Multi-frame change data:
****************

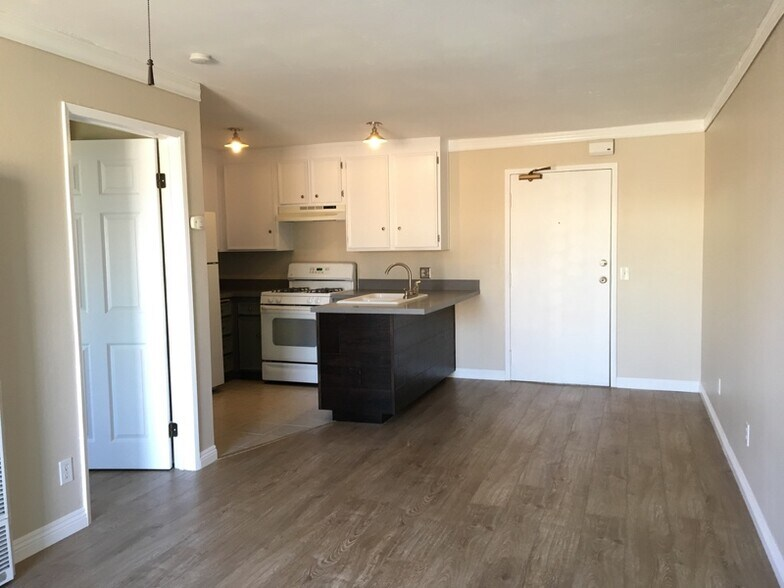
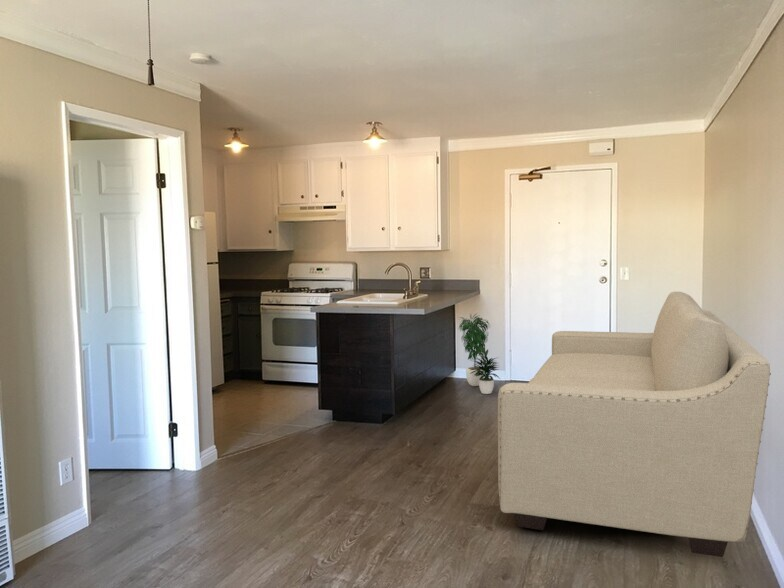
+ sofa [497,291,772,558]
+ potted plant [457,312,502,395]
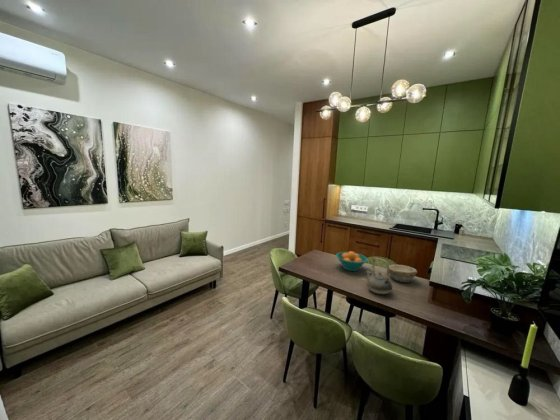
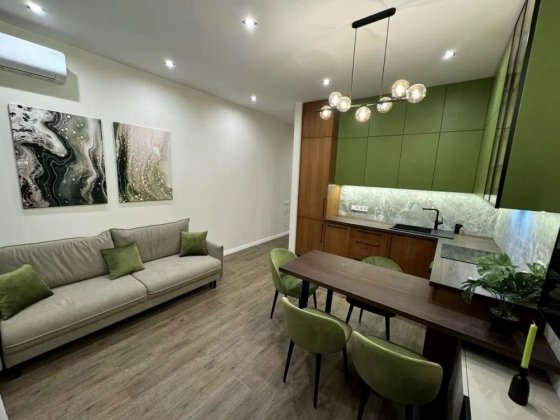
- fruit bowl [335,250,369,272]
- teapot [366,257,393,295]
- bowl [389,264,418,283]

****************

Skipping all images, print the data above a second time exactly.

+ sofa [497,291,772,558]
+ potted plant [457,312,502,395]
- fruit bowl [335,250,369,272]
- teapot [366,257,393,295]
- bowl [389,264,418,283]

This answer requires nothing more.